Californian investor-owned utility San Diego Gas & Electric (SDG&E) has released its decarbonisation roadmap study, which says the state will need to quadruple its electricity capacity from 85GW in 2020 to 356GW in 2045.
“The Path to Net Zero: A Decarbonization Roadmap for California” was released yesterday (5 April) and offers recommendations designed to help meet the state’s aim of carbon neutrality by 2045.
To achieve this the state will need 40GW of battery energy storage deployment but also 20GW of dispatchable generation from green hydrogen, the utility added. Some 2,728MW of storage is grid-connected as per California ISO’s (CAISO’s) most recent monthly statistics for March, but there is no generation from green hydrogen.
The report, available on its website, says that alongside electrification of sectors like transportation and buildings, electric reliability is also important part of the green transition. The press release claims SDG&E’s report is the first to incorporate the utility industry standard for reliability, which means only one power outage every 10 years.

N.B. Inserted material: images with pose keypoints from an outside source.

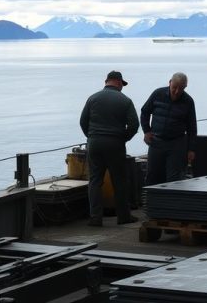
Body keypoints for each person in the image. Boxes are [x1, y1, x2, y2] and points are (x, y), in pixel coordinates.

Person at [79, 70, 140, 227]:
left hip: (94, 143)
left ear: (106, 81)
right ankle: (123, 216)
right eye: (122, 85)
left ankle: (95, 218)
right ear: (119, 83)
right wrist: (123, 138)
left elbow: (82, 121)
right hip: (115, 144)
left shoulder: (92, 98)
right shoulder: (125, 100)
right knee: (119, 181)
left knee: (94, 181)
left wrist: (91, 136)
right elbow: (134, 125)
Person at [140, 72, 197, 185]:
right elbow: (145, 112)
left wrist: (191, 149)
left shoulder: (188, 101)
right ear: (170, 83)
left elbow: (192, 127)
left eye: (180, 89)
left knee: (174, 178)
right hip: (156, 141)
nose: (176, 91)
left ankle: (172, 202)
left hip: (177, 144)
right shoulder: (158, 94)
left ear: (185, 87)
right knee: (152, 175)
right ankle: (153, 202)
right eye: (174, 87)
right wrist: (146, 131)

Boston Consulting Group, Black & Veatch and UC San Diego Professor David G. Victor provided technical support to SDG&E for conducting the study.
California needs to decarbonise 4.5x as fast as it has been doing over the past decade to achieve its goals, SDG&E said. Electric generation capacity needs to quadruple from the 2020 figure of 85GW to 356GW in 2045, half of which will be solar.
The figure differs slightly to California ISO’s own recent figures which said it needs 37GW of battery energy storage systems and 4GW of long-duration storage by 2045 to achieve its goals. Other, older figures have pegged the long duration capacity alone needed by then at 55GW.
However, only 2.5GW of that energy storage will be in SDG&E’s service area with an interim 2030 target of 1.5GW. By the end of 2020, the figure stood at 331MW, both utility-owned and third-party.
SDG&E and CAISO figures on the necessary storage deployment for 2045 both equate to storage providing over 10% of power capacity the state will need by then according to SDG&E (356GW).
SDG&E estimates that demand for green hydrogen in California will reach 6.5 million metric tons by 2045, 80% of which will be used to enhance the reliability of electricity supply.
The report also says that significant investments in the region’s electricity infrastructure will be needed to support the higher electricity capacity. In its modelling, California will be importing 34GW of renewable power from other states and that a larger interconnected western grid is critical to ensure the long-term reliability of California’s electricity system.